Only two points seem to make Dusk Maiden stand out. First is Oonuma’s directorial technique, which was first shown to the world as being uniquely suited to portraying trauma in ef, and used to both comedic and dramatic effect in Baka Test. He repeats the performance in the single great episode of this series, episode 10—the flashback to Yuuko’s past. Oonuma’s ability to blend subjective and objective viewpoints, to actually show the fractured feeling of pain, is palpable. The overall way Yuuko’s light and dark halves interact is rather simplistic, but the execution of the flashback elevated it for a moment.
The second is the apparent subtext of the dark/light Yuuko story. Perhaps it is no accident that Yuuko is a ghost from the 1940s, who lives in denial of the terrible things that happened in that era, refusing to remember the acts of brutality that caused her to haunt the characters in the present. Could it be an allegory, albeit a clumsy and inexact one, of the way Japan has often been reluctant to face its own past in the Second World War and acknowledge it as part of their history? The analogy breaks down somewhat when pressed—Yuuko is the victim, not aggressor, though the images of human sacrifice cannot help but remind one of Unit 731 among other things. But Dusk Maiden is not the only series that features haunted schools from that era, and the show’s ending can be interpreted as a call to make peace with the past by taking it on directly.

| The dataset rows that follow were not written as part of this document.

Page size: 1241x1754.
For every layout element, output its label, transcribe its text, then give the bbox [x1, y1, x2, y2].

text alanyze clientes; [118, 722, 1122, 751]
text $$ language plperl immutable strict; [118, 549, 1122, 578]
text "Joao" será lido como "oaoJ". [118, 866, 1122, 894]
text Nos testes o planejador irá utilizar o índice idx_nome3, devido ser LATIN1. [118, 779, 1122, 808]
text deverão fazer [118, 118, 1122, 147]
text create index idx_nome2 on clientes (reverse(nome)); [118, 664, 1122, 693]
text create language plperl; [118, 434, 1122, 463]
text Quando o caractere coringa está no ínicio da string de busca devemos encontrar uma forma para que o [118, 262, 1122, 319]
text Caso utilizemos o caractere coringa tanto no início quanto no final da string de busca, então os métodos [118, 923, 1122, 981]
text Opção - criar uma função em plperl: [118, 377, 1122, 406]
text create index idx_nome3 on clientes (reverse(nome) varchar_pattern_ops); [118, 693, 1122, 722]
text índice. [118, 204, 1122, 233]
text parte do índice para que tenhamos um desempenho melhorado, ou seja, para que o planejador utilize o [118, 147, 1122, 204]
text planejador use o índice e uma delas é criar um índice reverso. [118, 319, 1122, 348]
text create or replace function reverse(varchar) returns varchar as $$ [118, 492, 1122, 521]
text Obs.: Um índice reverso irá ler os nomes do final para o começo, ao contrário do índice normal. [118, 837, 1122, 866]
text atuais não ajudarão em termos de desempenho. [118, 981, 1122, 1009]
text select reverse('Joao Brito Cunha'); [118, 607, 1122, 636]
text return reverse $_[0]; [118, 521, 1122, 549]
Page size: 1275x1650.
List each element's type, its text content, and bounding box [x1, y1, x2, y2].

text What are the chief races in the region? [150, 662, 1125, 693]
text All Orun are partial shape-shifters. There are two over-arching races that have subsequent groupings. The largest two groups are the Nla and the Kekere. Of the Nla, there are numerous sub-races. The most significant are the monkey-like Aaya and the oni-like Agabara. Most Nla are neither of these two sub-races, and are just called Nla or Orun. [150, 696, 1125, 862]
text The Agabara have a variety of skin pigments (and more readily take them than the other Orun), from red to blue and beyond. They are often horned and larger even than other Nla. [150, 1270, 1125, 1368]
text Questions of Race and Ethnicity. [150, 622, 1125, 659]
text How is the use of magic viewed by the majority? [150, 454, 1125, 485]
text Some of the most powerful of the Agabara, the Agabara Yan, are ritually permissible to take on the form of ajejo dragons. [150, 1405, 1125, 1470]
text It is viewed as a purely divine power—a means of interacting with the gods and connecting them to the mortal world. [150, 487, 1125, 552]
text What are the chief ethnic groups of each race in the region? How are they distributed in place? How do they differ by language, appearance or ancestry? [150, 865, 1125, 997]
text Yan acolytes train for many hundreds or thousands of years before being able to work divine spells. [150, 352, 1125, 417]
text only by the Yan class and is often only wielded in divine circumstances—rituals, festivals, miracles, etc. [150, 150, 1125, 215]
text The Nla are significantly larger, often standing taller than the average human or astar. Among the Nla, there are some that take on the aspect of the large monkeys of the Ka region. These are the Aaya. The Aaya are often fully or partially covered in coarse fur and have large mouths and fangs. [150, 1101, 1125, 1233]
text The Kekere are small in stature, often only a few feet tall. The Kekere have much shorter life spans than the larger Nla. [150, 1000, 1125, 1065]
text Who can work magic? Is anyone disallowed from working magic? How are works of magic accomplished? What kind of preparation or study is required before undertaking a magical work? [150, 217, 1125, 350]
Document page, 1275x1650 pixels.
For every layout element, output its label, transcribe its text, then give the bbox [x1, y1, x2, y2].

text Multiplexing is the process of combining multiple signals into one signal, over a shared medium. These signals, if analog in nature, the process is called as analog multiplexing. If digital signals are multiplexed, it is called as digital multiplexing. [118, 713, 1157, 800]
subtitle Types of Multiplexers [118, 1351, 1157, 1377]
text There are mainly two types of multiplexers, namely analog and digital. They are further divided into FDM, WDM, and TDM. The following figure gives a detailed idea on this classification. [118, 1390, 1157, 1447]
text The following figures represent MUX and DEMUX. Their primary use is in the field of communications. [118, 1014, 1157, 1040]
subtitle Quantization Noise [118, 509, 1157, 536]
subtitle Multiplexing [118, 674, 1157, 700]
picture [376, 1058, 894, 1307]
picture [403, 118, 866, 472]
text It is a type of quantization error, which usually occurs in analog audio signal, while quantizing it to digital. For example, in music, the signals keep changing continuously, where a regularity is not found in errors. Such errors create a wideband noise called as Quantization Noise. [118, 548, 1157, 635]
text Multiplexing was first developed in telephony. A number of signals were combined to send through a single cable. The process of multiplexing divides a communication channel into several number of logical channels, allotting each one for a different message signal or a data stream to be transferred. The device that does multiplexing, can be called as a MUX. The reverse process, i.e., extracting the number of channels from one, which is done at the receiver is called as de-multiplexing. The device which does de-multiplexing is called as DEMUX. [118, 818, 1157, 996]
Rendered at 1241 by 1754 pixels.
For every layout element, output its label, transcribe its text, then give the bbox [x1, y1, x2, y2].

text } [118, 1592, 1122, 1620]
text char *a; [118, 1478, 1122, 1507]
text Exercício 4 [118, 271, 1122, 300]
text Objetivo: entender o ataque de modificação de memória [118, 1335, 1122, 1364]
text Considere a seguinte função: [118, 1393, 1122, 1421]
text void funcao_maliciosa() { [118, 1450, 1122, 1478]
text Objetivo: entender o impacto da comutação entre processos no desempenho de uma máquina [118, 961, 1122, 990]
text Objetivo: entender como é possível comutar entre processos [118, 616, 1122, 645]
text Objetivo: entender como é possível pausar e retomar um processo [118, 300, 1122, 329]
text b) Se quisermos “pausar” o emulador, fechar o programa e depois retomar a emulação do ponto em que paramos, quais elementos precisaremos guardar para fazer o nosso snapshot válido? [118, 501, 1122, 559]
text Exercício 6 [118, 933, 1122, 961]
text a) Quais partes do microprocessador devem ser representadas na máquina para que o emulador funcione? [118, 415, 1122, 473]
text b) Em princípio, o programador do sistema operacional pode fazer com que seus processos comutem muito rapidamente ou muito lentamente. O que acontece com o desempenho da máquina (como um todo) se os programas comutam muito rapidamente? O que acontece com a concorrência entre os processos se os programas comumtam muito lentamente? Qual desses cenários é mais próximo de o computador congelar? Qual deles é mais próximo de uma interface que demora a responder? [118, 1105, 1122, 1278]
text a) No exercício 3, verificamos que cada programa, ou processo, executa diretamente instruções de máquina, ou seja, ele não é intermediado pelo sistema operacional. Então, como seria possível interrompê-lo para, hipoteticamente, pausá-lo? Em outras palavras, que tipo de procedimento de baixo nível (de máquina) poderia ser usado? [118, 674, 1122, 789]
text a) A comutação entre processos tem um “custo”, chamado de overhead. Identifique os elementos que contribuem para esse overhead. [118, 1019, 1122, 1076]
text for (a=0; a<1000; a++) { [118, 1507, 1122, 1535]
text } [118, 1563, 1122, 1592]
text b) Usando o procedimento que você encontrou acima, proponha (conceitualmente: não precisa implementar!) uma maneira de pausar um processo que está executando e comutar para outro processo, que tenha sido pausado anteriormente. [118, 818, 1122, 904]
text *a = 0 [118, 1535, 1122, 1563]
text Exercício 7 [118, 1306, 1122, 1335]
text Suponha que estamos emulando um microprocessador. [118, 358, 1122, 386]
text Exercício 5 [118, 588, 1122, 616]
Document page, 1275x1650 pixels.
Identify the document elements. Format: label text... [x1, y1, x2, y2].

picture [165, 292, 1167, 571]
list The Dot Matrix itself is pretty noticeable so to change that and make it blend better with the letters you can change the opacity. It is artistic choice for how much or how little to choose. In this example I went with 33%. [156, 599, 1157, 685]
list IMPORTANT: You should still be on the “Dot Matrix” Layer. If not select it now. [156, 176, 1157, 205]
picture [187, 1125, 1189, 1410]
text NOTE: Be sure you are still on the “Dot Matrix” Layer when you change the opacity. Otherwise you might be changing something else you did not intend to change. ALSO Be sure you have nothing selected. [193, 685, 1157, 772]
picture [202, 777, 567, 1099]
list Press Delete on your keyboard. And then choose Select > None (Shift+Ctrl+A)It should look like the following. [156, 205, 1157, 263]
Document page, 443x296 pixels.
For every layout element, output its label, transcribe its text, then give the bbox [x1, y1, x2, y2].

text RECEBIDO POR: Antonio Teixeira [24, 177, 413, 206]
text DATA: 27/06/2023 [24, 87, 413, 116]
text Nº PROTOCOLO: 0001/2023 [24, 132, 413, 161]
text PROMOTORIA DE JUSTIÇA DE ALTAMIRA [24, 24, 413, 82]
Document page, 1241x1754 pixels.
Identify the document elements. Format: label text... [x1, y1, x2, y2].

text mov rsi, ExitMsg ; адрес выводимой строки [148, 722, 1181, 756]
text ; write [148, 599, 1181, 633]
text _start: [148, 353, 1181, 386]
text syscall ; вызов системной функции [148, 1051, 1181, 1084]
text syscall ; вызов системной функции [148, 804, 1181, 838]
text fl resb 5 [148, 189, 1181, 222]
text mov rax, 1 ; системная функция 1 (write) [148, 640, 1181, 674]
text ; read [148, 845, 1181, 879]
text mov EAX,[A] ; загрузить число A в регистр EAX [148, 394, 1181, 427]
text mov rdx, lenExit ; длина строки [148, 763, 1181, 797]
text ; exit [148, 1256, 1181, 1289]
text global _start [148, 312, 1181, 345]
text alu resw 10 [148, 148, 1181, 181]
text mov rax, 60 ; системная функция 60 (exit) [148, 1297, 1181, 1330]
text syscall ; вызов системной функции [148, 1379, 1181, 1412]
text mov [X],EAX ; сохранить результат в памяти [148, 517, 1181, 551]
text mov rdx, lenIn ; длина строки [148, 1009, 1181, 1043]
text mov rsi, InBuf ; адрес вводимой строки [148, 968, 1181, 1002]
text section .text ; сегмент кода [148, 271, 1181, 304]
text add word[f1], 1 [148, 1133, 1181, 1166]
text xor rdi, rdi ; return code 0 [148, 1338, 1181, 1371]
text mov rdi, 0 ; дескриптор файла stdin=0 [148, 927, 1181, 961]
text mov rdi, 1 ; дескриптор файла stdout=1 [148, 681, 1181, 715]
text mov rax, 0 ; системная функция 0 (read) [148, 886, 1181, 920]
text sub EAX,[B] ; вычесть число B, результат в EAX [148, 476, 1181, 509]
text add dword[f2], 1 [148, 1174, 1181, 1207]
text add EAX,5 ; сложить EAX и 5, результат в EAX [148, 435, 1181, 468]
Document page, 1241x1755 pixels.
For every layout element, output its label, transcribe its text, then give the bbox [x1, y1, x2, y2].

That, frankly, is more interesting than what the show actually does with Yuuko’s character arc, which is a conventional anime romance marred by the standard “reset” ending, the bane of so many stories that won’t follow through on its convictions. (Even the otherwise wonderful Ano Natsu de Matteru did it.) When creators will learn that such endings destroy the emotional investment of the audience, I do not know. But that, the uneven pacing, and frequent resort to cliche preventDusk Maiden from being more than a mediocre series with occasional high points.